By chance, I stumbled upon a new word today. This one is different. This is a word I will never forget: numinous.
I love the way it sounds. I love the way it feels on my lips and tongue.
This is the word I had been searching for from my very first glimpse of the heavens. This is the word that had eluded me my entire life.
Numinous is a Latin term coined by the German theologian Rudolf Otto to describe that which is "wholly other"...and the human response to it is “absolute astonishment.” He believed that we humans are predisposed to detect and revere the numinous. The numinous is the mysterium tremendum et fascinans that leads, in different cases, to belief in deities, the supernatural, the sacred, the holy, and the transcendent. As I’ve written before, I believe all of science elicits that sense of awe.
In his book, Contact, Carl Sagan illustrates this notion through the voice of Ellie Arroway:
“I had an experience. I can’t prove it. I can’t even explain it. But everything I know as a human being, everything I am, tells me it was real. I was given something wonderful, something that changed me forever. A vision of the universe that tells us undeniably … how tiny and insignificant … and how rare and precious we all are…”
If sensing the numinous is at the heart of religion, who, pray tell, are the more reverent...the "People of the Book” or the people who study the stars?
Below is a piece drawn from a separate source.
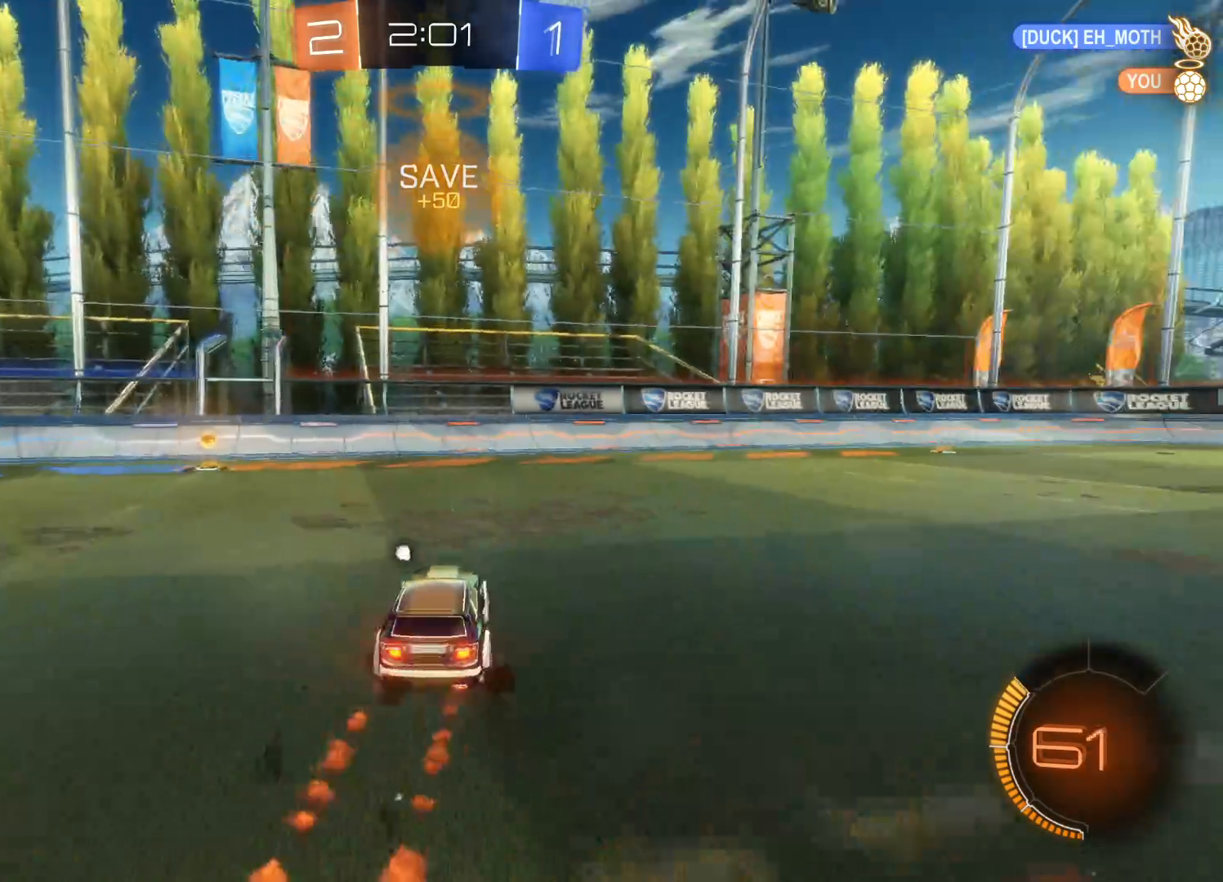
{"buttons": ["R2"], "left_stick": "left", "right_stick": "center", "events": [[116, "CIRCLE", "up"], [250, "TRIANGLE", "down"], [300, "L1", "down"], [366, "TRIANGLE", "up"], [416, "L1", "up"]]}
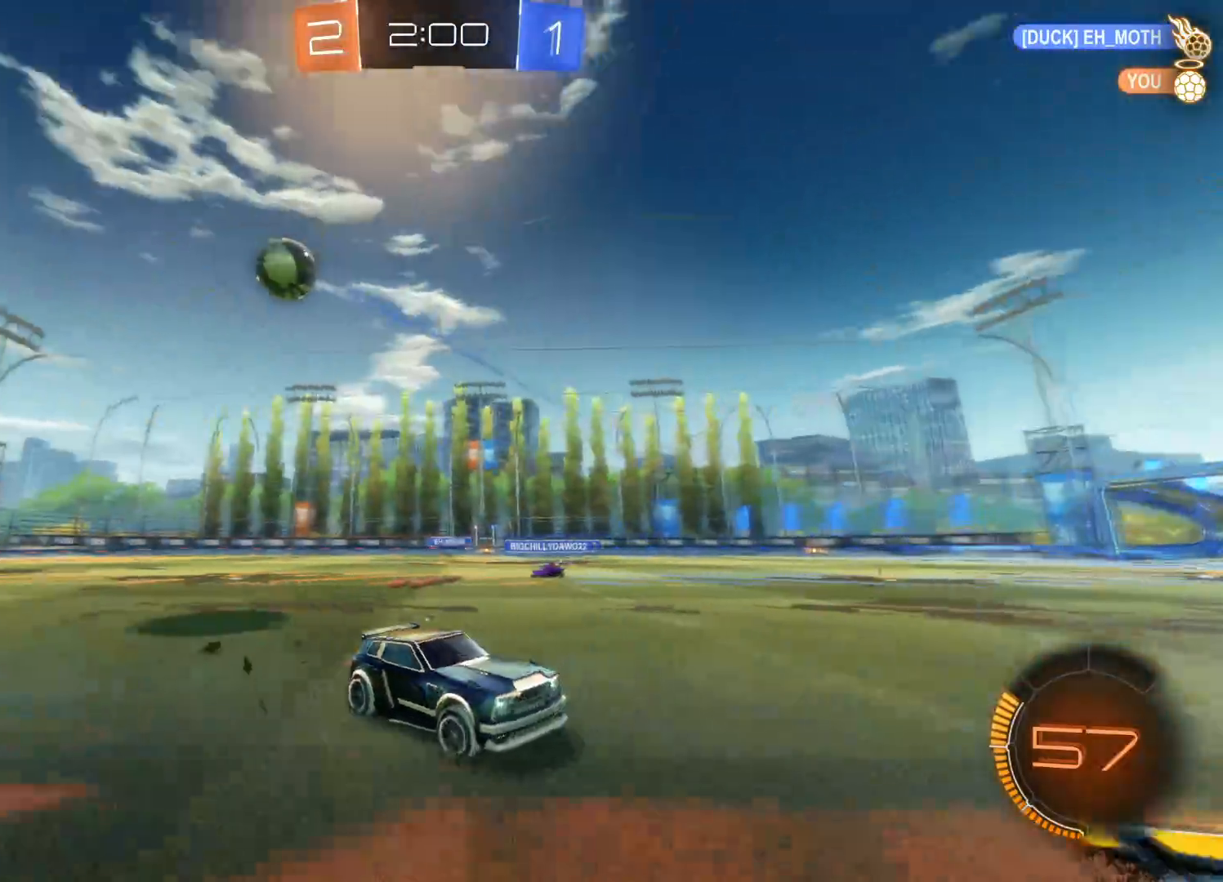
{"buttons": ["TRIANGLE", "R2"], "left_stick": "left", "right_stick": "center", "events": [[450, "TRIANGLE", "down"]]}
I bask in the numinous. I revel in it. And come the moment my heart tattoos its last lub dub, when all the blessings I claimed as mine tumble free from cold, insensate fingers...when this most improbable of miracles that was my existence comes, once more, to transcend all time and space...know this: there’ll be no need for tears or lamentation.
I will have gratefully, joyfully, become one with the numinous.